YOUR TASK>
Your answer should be the lines below from the one holding "2. Финальная версия" through the one holding "- Для остановки", copied exactly and with nothing else.

EXTRACTED INFORMATION>

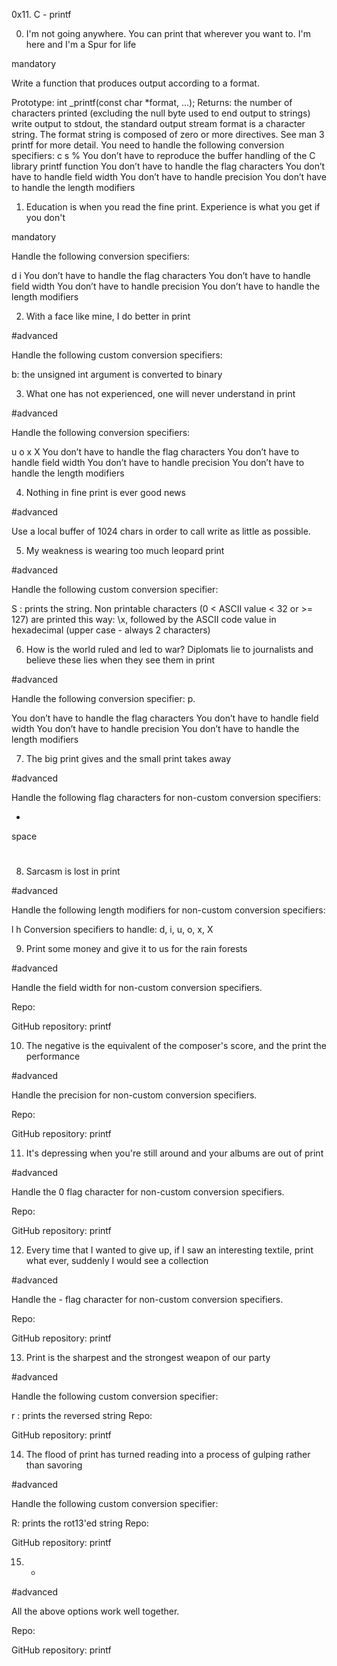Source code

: 0x11. C - printf

0. I'm not going anywhere. You can print that wherever you want to. I'm here and I'm a Spur for life

mandatory

Write a function that produces output according to a format.

Prototype: int _printf(const char *format, ...);
Returns: the number of characters printed (excluding the null byte used to end output to strings)
write output to stdout, the standard output stream
format is a character string. The format string is composed of zero or more directives. See man 3 printf for more detail. You need to handle the following conversion specifiers:
c
s
%
You don’t have to reproduce the buffer handling of the C library printf function
You don’t have to handle the flag characters
You don’t have to handle field width
You don’t have to handle precision
You don’t have to handle the length modifiers

1. Education is when you read the fine print. Experience is what you get if you don't

mandatory

Handle the following conversion specifiers:

d
i
You don’t have to handle the flag characters
You don’t have to handle field width
You don’t have to handle precision
You don’t have to handle the length modifiers

2. With a face like mine, I do better in print

#advanced

Handle the following custom conversion specifiers:

b: the unsigned int argument is converted to binary


3. What one has not experienced, one will never understand in print

#advanced

Handle the following conversion specifiers:

u
o
x
X
You don’t have to handle the flag characters
You don’t have to handle field width
You don’t have to handle precision
You don’t have to handle the length modifiers


4. Nothing in fine print is ever good news

#advanced

Use a local buffer of 1024 chars in order to call write as little as possible.


5. My weakness is wearing too much leopard print

#advanced

Handle the following custom conversion specifier:

S : prints the string.
Non printable characters (0 < ASCII value < 32 or >= 127) are printed this way: \x, followed by the ASCII code value in hexadecimal (upper case - always 2 characters)


6. How is the world ruled and led to war? Diplomats lie to journalists and believe these lies when they see them in print

#advanced

Handle the following conversion specifier: p.

You don’t have to handle the flag characters
You don’t have to handle field width
You don’t have to handle precision
You don’t have to handle the length modifiers


7. The big print gives and the small print takes away

#advanced

Handle the following flag characters for non-custom conversion specifiers:

+
space
#


8. Sarcasm is lost in print

#advanced

Handle the following length modifiers for non-custom conversion specifiers:

l
h
Conversion specifiers to handle: d, i, u, o, x, X


9. Print some money and give it to us for the rain forests

#advanced

Handle the field width for non-custom conversion specifiers.

Repo:

GitHub repository: printf


10. The negative is the equivalent of the composer's score, and the print the performance

#advanced

Handle the precision for non-custom conversion specifiers.

Repo:

GitHub repository: printf


11. It's depressing when you're still around and your albums are out of print

#advanced

Handle the 0 flag character for non-custom conversion specifiers.

Repo:

GitHub repository: printf


12. Every time that I wanted to give up, if I saw an interesting textile, print what ever, suddenly I would see a collection

#advanced

Handle the - flag character for non-custom conversion specifiers.

Repo:

GitHub repository: printf


13. Print is the sharpest and the strongest weapon of our party

#advanced

Handle the following custom conversion specifier:

r : prints the reversed string
Repo:

GitHub repository: printf


14. The flood of print has turned reading into a process of gulping rather than savoring

#advanced

Handle the following custom conversion specifier:

R: prints the rot13'ed string
Repo:

GitHub repository: printf


15. *

#advanced

All the above options work well together.

Repo:

GitHub repository: printf
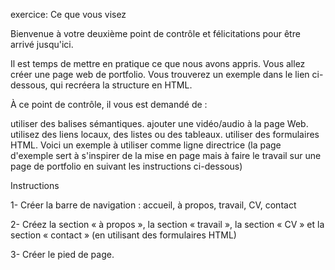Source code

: exercice:
Ce que vous visez

Bienvenue à votre deuxième point de contrôle et félicitations pour être arrivé jusqu'ici.

Il est temps de mettre en pratique ce que nous avons appris. Vous allez créer une page web de portfolio. Vous trouverez un exemple dans le lien ci-dessous, qui recréera la structure en HTML.

À ce point de contrôle, il vous est demandé de :

utiliser des balises sémantiques.
ajouter une vidéo/audio à la page Web.
utilisez des liens locaux, des listes ou des tableaux.
utiliser des formulaires HTML.
Voici un exemple à utiliser comme ligne directrice (la page d'exemple sert à s'inspirer de la mise en page mais à faire le travail sur une page de portfolio en suivant les instructions ci-dessous)


Instructions

1- Créer la barre de navigation : accueil, à propos, travail, CV, contact

2- Créez la section « à propos », la section « travail », la section « CV » et la section « contact » (en utilisant des formulaires HTML) 

3- Créer le pied de page.
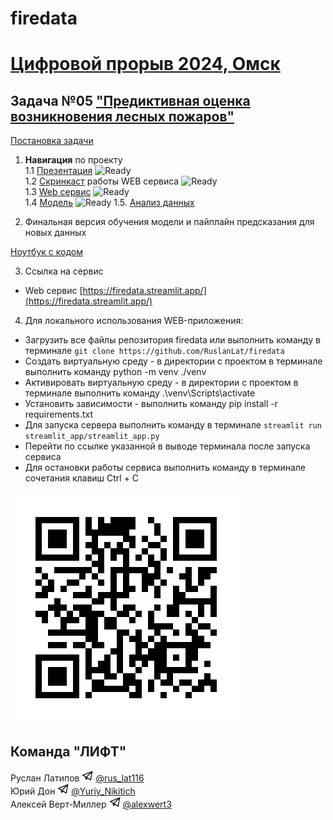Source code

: # firedata

# [Цифровой прорыв 2024, Омск](https://hacks-ai.ru/)

## Задача №05 ["Предиктивная оценка возникновения лесных пожаров"](https://hacks-ai.ru/events/1077378)

[Постановка задачи](task.pdf)

1. **Навигация** по проекту \
   1.1 [Презентация](presentation.pptx) ![Ready](https://img.shields.io/badge/-ready-green) \
   1.2 [Скринкаст](https://disk.yandex.ru/i/Kr-wKpYDoDQ14A) работы WEB сервиса ![Ready](https://img.shields.io/badge/-ready-green) \
   1.3 [Web сервис](https://github.com/RuslanLat/firedata/tree/main/streamlit_app) ![Ready](https://img.shields.io/badge/-ready-green) \
   1.4 [Модель](https://github.com/RuslanLat/firedata/tree/main/mlmodel) ![Ready](https://img.shields.io/badge/-ready-green)
   1.5. [Анализ данных](eda.ipynb)

2. Финальная версия обучения модели и пайплайн предсказания для новых данных

[Ноутбук с кодом](mlmodel/mlmodel_v3.ipynb)

3. Ссылка на сервис

- Web сервис [https://firedata.streamlit.app/](https://firedata.streamlit.app/)

4. Для локального использования WEB-приложения:

- Загрузить все файлы репозитория firedata или выполнить команду в терминале `git clone https://github.com/RuslanLat/firedata`
- Создать виртуальную среду - в директории с проектом в терминале выполнить команду python -m venv ./venv
- Активировать виртуальную среду - в директории с проектом в терминале выполнить команду .\venv\Scripts\activate
- Установить зависимости - выполнить команду pip install -r requirements.txt
- Для запуска сервера выполнить команду в терминале `streamlit run streamlit_app/streamlit_app.py`
- Перейти по ссылке указанной в выводе терминала после запуска сервиса
- Для остановки работы сервиса выполнить команду в терминале сочетания клавиш Ctrl + C

![qrcode](images/qr-code.gif)

## Команда "ЛИФТ"

Руслан Латипов <img src="images/tglogo.png" width="18"> [@rus_lat116](https://t.me/rus_lat116) \
Юрий Дон <img src="images/tglogo.png" width="18"> [@Yuriy_Nikitich](https://t.me/Yuriy_Nikitich) \
Алексей Верт-Миллер <img src="images/tglogo.png" width="18"> [@alexwert3](https://t.me/alexwert3)
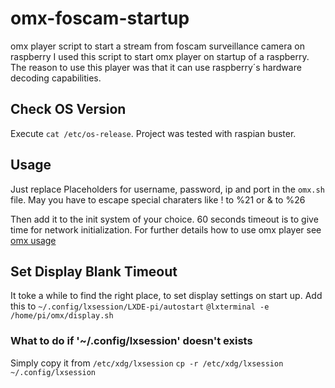 # omx-foscam-startup
omx player script to start a stream from foscam surveillance camera on raspberry
I used this script to start omx player on startup of a raspberry.
The reason to use this player was that it can use raspberry´s hardware decoding capabilities.

## Check OS Version
Execute `cat /etc/os-release`.
Project was tested with raspian buster.

## Usage
Just replace Placeholders for username, password, ip and port in the `omx.sh` file.
May you have to escape special charaters like ! to %21 or & to %26

Then add it to the init system of your choice.
60 seconds timeout is to give time for network initialization.
For further details how to use omx player see [omx usage](https://elinux.org/Omxplayer#Usage)


## Set Display Blank Timeout
It toke a while to find the right place, to set display settings on start up.
Add this to `~/.config/lxsession/LXDE-pi/autostart`
`@lxterminal -e /home/pi/omx/display.sh`

### What to do if  '~/.config/lxsession' doesn't exists
Simply copy it from `/etc/xdg/lxsession`
`cp -r /etc/xdg/lxsession ~/.config/lxsession`
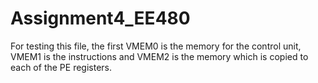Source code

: # Assignment4_EE480
For testing this file, the first VMEM0 is the memory for the control unit, VMEM1 is the instructions and VMEM2 is the memory which is copied to each of the PE registers.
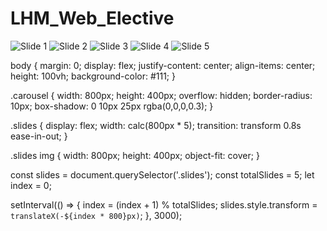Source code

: # LHM_Web_Elective
<!DOCTYPE html>
<html lang="en">
<head>
  <meta charset="UTF-8">
  <meta name="viewport" content="width=device-width, initial-scale=1">
  <title>Image Carousel</title>
  <link rel="stylesheet" href="style.css">
</head>
<body>

<div class="carousel">
  <div class="slides">
    <img src="https://via.placeholder.com/800x400?text=Slide+1" alt="Slide 1">
    <img src="https://via.placeholder.com/800x400?text=Slide+2" alt="Slide 2">
    <img src="https://via.placeholder.com/800x400?text=Slide+3" alt="Slide 3">
    <img src="https://via.placeholder.com/800x400?text=Slide+4" alt="Slide 4">
    <img src="https://via.placeholder.com/800x400?text=Slide+5" alt="Slide 5">
  </div>
</div>

<script src="script.js"></script>
</body>
</html>

body {
  margin: 0;
  display: flex;
  justify-content: center;
  align-items: center;
  height: 100vh;
  background-color: #111;
}

.carousel {
  width: 800px;
  height: 400px;
  overflow: hidden;
  border-radius: 10px;
  box-shadow: 0 10px 25px rgba(0,0,0,0.3);
}

.slides {
  display: flex;
  width: calc(800px * 5);
  transition: transform 0.8s ease-in-out;
}

.slides img {
  width: 800px;
  height: 400px;
  object-fit: cover;
}

const slides = document.querySelector('.slides');
const totalSlides = 5;
let index = 0;

setInterval(() => {
  index = (index + 1) % totalSlides;
  slides.style.transform = `translateX(-${index * 800}px)`;
}, 3000);
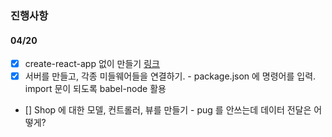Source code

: ### 진행사항

#### 04/20

- [x] create-react-app 없이 만들기
      [링크](https://dev.to/theenadayalan/how-to-set-up-react-js-from-scratch-without-using-create-react-app-37mk)
- [x] 서버를 만들고, 각종 미들웨어들을 연결하기. - package.json 에 명령어를 입력. import 문이 되도록 babel-node 활용
- [] Shop 에 대한 모델, 컨트롤러, 뷰를 만들기 - pug 를 안쓰는데 데이터 전달은 어떻게?
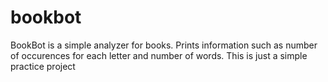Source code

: # bookbot

BookBot is a simple analyzer for books. Prints information such as number of occurences for each letter and number of words. This is just a simple practice project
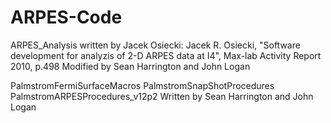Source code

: # ARPES-Code

ARPES_Analysis written by Jacek Osiecki:
Jacek R. Osiecki, "Software development for analyzis of 2-D ARPES data at I4", Max-lab Activity Report 2010, p.498
Modified by Sean Harrington and John Logan

PalmstromFermiSurfaceMacros
PalmstromSnapShotProcedures
PalmstromARPESProcedures_v12p2
Written by Sean Harrington and John Logan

YOUR SOLUTION>
2. Финальная версия обучения модели и пайплайн предсказания для новых данных

[Ноутбук с кодом](mlmodel/mlmodel_v3.ipynb)

3. Ссылка на сервис

- Web сервис [https://firedata.streamlit.app/](https://firedata.streamlit.app/)

4. Для локального использования WEB-приложения:

- Загрузить все файлы репозитория firedata или выполнить команду в терминале `git clone https://github.com/RuslanLat/firedata`
- Создать виртуальную среду - в директории с проектом в терминале выполнить команду python -m venv ./venv
- Активировать виртуальную среду - в директории с проектом в терминале выполнить команду .\venv\Scripts\activate
- Установить зависимости - выполнить команду pip install -r requirements.txt
- Для запуска сервера выполнить команду в терминале `streamlit run streamlit_app/streamlit_app.py`
- Перейти по ссылке указанной в выводе терминала после запуска сервиса
- Для остановки работы сервиса выполнить команду в терминале сочетания клавиш Ctrl + C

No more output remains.